__Task details__
Return every line of the entries that includes the word "management".

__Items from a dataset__
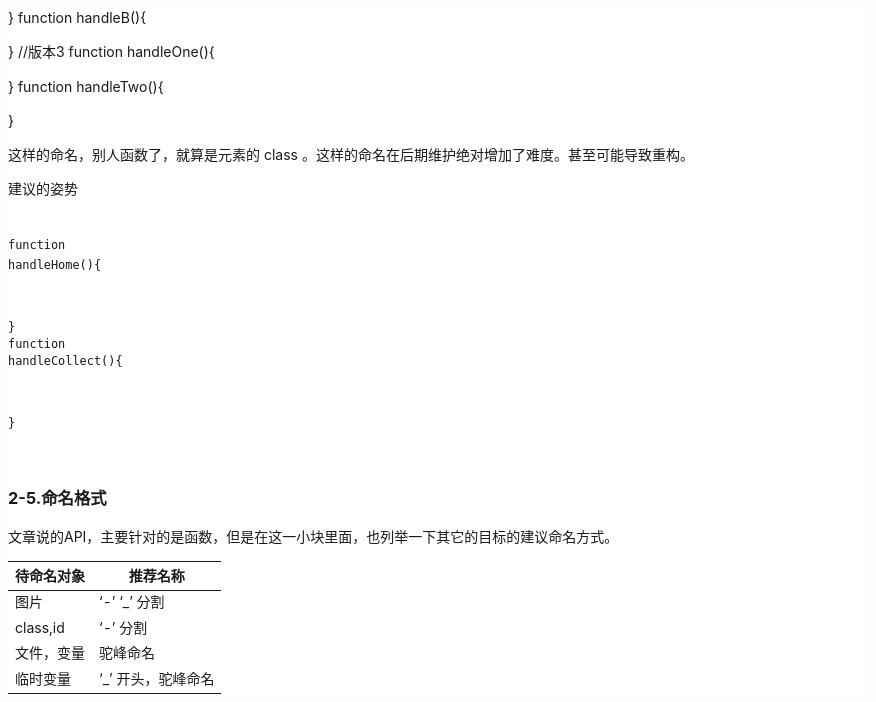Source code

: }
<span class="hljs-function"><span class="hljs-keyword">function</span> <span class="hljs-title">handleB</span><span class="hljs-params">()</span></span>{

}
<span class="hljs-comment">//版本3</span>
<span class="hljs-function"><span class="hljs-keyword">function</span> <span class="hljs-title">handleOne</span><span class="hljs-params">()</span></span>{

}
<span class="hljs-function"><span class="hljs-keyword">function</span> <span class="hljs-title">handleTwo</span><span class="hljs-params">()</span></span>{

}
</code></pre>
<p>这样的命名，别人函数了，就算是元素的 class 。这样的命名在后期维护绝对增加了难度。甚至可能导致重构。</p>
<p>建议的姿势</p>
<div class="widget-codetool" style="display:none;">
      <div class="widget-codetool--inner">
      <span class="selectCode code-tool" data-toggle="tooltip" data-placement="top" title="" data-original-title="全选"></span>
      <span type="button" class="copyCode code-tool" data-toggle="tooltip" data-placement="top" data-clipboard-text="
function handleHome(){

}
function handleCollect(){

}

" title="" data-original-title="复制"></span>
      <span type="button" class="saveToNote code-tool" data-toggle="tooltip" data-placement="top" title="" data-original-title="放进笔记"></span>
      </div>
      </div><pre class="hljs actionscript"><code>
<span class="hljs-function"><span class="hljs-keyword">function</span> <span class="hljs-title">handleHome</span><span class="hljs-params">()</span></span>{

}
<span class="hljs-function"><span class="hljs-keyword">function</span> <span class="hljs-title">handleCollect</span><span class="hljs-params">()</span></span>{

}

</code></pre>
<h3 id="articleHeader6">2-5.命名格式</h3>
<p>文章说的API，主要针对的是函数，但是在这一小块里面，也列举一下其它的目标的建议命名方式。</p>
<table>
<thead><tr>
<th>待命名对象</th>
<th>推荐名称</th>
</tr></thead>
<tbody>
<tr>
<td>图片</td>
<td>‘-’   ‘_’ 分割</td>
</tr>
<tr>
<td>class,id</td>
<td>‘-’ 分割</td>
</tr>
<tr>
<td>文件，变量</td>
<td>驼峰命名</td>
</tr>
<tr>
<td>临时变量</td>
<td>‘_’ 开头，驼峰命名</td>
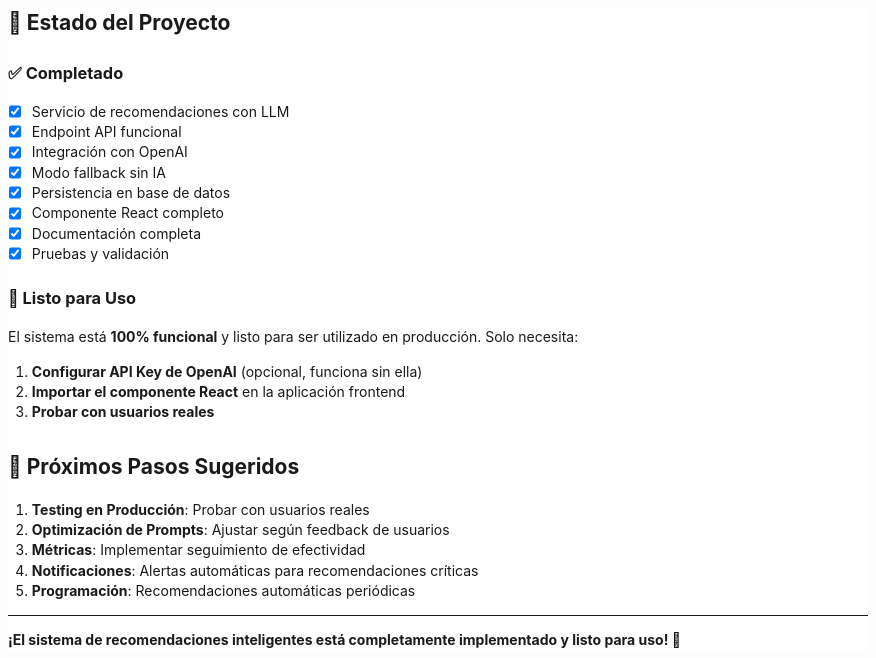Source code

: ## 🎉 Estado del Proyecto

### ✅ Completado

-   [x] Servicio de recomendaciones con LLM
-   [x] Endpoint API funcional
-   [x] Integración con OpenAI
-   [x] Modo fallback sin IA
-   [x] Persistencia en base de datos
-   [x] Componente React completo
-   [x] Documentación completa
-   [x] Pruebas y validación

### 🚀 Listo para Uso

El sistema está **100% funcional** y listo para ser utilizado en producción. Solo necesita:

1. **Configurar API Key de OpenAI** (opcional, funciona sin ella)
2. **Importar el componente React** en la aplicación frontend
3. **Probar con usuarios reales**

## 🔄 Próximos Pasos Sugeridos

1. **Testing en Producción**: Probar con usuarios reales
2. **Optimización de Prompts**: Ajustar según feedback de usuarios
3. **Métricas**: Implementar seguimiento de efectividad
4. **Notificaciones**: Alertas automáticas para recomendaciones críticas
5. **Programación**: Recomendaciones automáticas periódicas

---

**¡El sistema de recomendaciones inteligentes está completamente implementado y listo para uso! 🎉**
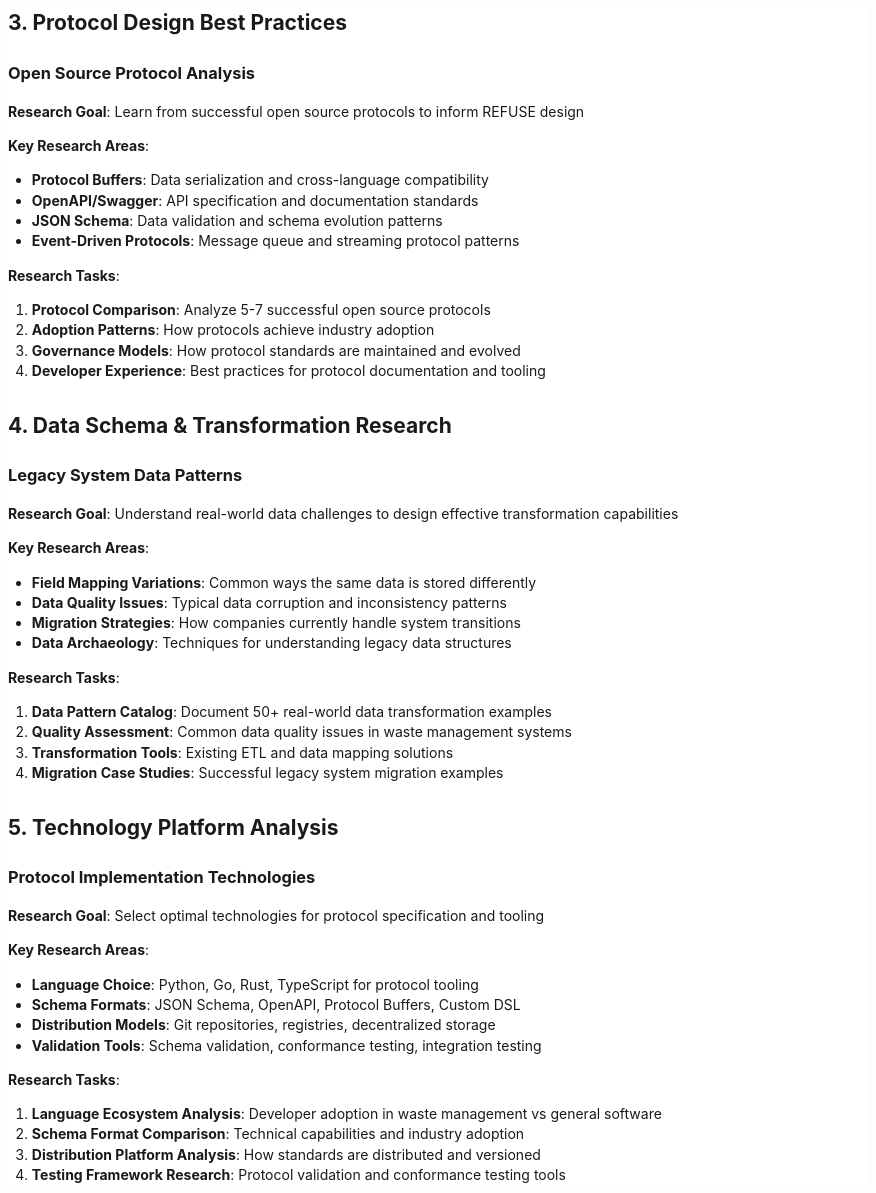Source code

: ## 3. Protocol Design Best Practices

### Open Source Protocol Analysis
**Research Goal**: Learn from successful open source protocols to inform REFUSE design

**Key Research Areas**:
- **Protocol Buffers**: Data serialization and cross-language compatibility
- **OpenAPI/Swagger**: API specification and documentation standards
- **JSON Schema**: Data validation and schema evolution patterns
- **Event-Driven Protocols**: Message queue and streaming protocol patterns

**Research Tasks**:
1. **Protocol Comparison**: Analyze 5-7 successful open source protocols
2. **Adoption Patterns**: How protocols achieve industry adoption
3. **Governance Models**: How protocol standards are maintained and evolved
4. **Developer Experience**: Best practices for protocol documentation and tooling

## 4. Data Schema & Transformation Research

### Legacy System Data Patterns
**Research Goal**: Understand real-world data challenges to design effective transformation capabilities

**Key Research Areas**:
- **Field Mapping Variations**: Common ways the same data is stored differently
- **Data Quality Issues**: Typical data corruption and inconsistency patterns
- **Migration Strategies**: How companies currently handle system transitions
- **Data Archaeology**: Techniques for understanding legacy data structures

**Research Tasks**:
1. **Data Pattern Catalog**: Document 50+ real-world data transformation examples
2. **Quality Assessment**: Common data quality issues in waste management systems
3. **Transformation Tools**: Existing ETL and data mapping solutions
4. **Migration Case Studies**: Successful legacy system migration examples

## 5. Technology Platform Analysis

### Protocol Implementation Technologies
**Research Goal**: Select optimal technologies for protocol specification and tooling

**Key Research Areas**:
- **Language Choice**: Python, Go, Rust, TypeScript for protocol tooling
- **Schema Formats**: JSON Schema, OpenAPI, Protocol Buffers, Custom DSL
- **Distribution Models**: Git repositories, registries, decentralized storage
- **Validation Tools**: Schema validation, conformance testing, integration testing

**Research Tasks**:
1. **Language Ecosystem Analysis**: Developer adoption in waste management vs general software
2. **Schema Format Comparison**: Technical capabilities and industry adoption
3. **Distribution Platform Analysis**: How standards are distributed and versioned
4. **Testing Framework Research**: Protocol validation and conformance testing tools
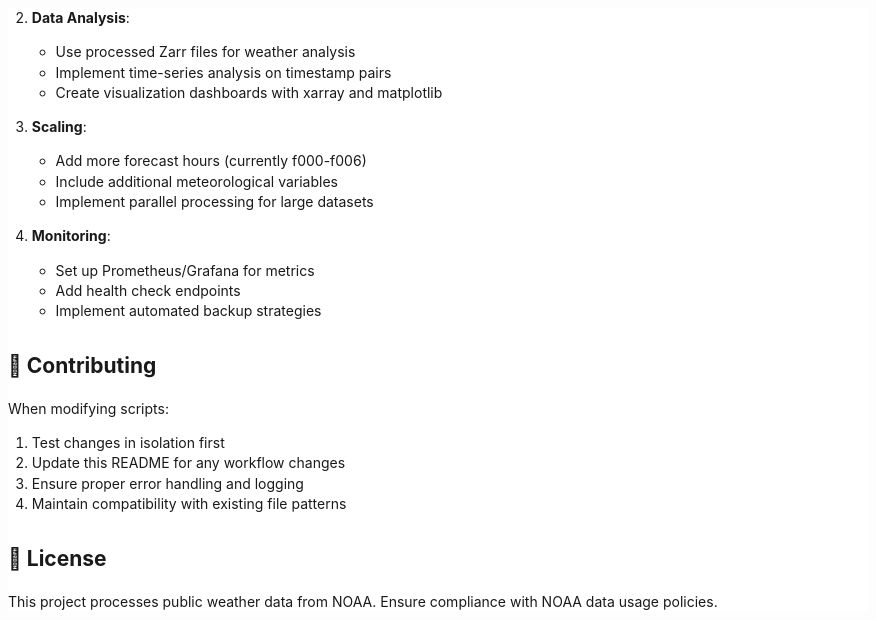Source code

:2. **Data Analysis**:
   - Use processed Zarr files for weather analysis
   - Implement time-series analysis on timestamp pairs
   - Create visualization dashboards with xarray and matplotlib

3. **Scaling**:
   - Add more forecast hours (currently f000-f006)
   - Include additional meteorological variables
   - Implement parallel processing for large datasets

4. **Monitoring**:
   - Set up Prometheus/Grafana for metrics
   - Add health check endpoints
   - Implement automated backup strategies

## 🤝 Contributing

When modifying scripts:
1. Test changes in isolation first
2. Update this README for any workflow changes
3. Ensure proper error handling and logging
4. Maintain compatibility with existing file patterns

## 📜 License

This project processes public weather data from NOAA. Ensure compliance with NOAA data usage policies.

__Solution for this task__
2. **Quality Assessment**: Common data quality issues in waste management systems
1. **Language Ecosystem Analysis**: Developer adoption in waste management vs general software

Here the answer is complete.